The party is pinning its hopes on the success of its Vision 2029 campaign in which the party planned to show South Africans what the country would look like if it was under DA rule for a decade.

“In the municipalities and province we currently govern, DA-led governments are already realising Vision 2029 and providing a template of what government can become in South Africa. It is a fact that unemployment is at its lowest in DA governments,” said Maimane.

The party would be pulling out all the stops to capture key metros including those in Pretoria, Johannesburg and Port Elizabeth.

In the coming weeks, the party said it would unpack its policies on, among others, improving the education system and making access to the economy easier for start-up businesses.

Energy security featured high on the party’s agenda, and Maimane said the party would continue its opposition to government’s moves towards nuclear energy.

“Instead of investing in a trillion rand nuclear deal that we cannot afford, we need to ramp up investment in renewable energy projects and break Eskom’s monopoly over electricity generation and supply,” he said.

“The nuclear build procurement deal currently being pursued in great secrecy has the potential of crippling South Africa. We cannot wait over ten years for delivery on a project that at face value seems to have the familiar scent of corruption around it. “

The DA would continue gunning for President Jacob Zuma by insisting he pay back the money spent on the upgrade of his private Nkandla residence, and pushing for corruption charges against him to be reinstated.

“The corruption that holds back our country’s people stems from the top.

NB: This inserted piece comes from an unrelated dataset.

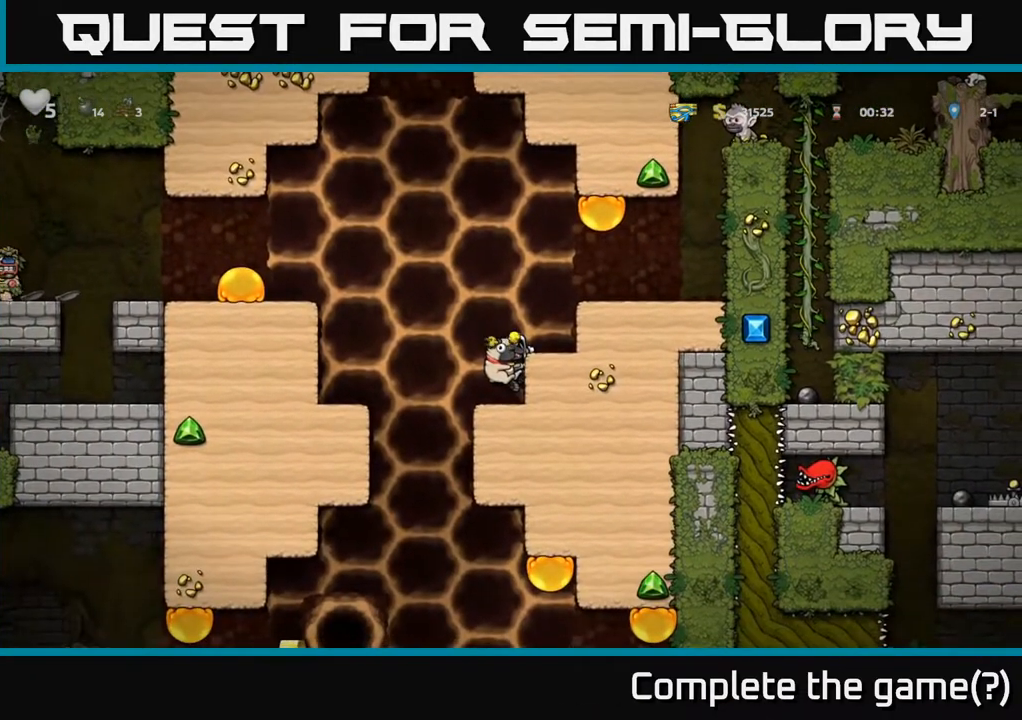
{"buttons": ["DPAD_DOWN"], "left_stick": "center", "right_stick": "center", "events": []}
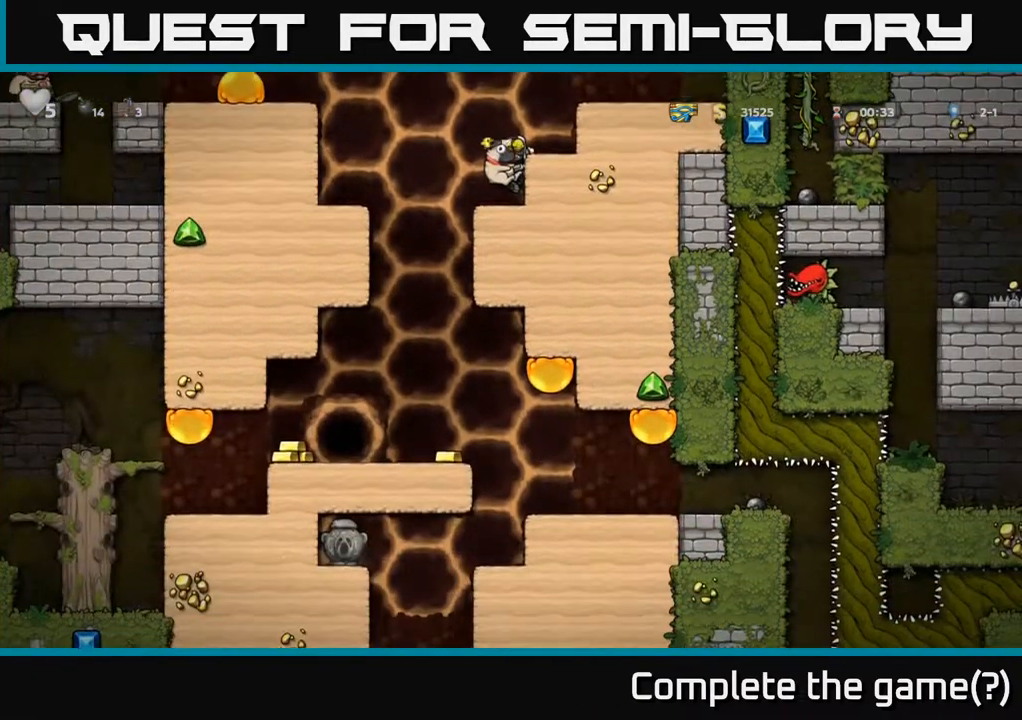
{"buttons": [], "left_stick": "center", "right_stick": "center", "events": [[217, "DPAD_DOWN", "up"], [300, "DPAD_LEFT", "down"], [483, "DPAD_LEFT", "up"]]}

President Zuma must be held accountable for this,” said Maimane.

Maimane said his party would lay out plans this week to ensure government’s attacks on the judiciary did not go unchecked.

“You cannot have a government that ignores its own laws, the Constitution and its courts, as happened in the recent escape by President Al-Bashir,” he said.

At the weekend’s gathering , the party’s federal congress also threw its weight behind plans by the DA parliamentary caucus to introduce a bill to ensure compensation for the families of those killed in Marikana in August 2012 during the wage strike at Lonmin Mines.